***** Exercise materials

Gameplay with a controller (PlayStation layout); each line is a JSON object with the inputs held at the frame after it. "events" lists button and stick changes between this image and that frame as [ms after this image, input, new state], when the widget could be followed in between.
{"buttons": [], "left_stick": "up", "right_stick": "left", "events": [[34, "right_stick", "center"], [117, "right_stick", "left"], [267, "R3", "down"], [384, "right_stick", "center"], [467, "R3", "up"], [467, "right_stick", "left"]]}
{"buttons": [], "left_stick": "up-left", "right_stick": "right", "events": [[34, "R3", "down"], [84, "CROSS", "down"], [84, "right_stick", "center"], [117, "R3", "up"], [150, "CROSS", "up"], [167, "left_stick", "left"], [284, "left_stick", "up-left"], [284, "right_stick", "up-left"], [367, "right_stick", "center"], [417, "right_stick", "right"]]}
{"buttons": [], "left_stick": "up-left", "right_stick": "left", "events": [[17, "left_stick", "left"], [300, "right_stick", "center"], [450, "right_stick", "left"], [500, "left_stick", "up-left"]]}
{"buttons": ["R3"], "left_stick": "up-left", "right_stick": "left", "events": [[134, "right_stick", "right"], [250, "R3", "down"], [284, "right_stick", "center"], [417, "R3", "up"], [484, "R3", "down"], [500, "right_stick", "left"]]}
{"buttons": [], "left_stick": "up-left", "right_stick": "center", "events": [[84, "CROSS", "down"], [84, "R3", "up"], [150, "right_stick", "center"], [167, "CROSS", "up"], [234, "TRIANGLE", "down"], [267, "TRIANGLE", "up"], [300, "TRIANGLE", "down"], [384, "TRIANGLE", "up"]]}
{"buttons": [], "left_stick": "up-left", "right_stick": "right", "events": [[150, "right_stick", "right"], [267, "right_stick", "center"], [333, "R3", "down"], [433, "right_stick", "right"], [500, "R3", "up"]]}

**********

• Goal of the exercise:
Extract all of the data exactly as written.

• Task output:
Gameplay with a controller (PlayStation layout); each line is a JSON object with the inputs held at the frame after it. "events" lists button and stick changes between this image and that frame as [ms after this image, input, new state], when the widget could be followed in between.
{"buttons": [], "left_stick": "up", "right_stick": "left", "events": [[34, "right_stick", "center"], [117, "right_stick", "left"], [267, "R3", "down"], [384, "right_stick", "center"], [467, "R3", "up"], [467, "right_stick", "left"]]}
{"buttons": [], "left_stick": "up-left", "right_stick": "right", "events": [[34, "R3", "down"], [84, "CROSS", "down"], [84, "right_stick", "center"], [117, "R3", "up"], [150, "CROSS", "up"], [167, "left_stick", "left"], [284, "left_stick", "up-left"], [284, "right_stick", "up-left"], [367, "right_stick", "center"], [417, "right_stick", "right"]]}
{"buttons": [], "left_stick": "up-left", "right_stick": "left", "events": [[17, "left_stick", "left"], [300, "right_stick", "center"], [450, "right_stick", "left"], [500, "left_stick", "up-left"]]}
{"buttons": ["R3"], "left_stick": "up-left", "right_stick": "left", "events": [[134, "right_stick", "right"], [250, "R3", "down"], [284, "right_stick", "center"], [417, "R3", "up"], [484, "R3", "down"], [500, "right_stick", "left"]]}
{"buttons": [], "left_stick": "up-left", "right_stick": "center", "events": [[84, "CROSS", "down"], [84, "R3", "up"], [150, "right_stick", "center"], [167, "CROSS", "up"], [234, "TRIANGLE", "down"], [267, "TRIANGLE", "up"], [300, "TRIANGLE", "down"], [384, "TRIANGLE", "up"]]}
{"buttons": [], "left_stick": "up-left", "right_stick": "right", "events": [[150, "right_stick", "right"], [267, "right_stick", "center"], [333, "R3", "down"], [433, "right_stick", "right"], [500, "R3", "up"]]}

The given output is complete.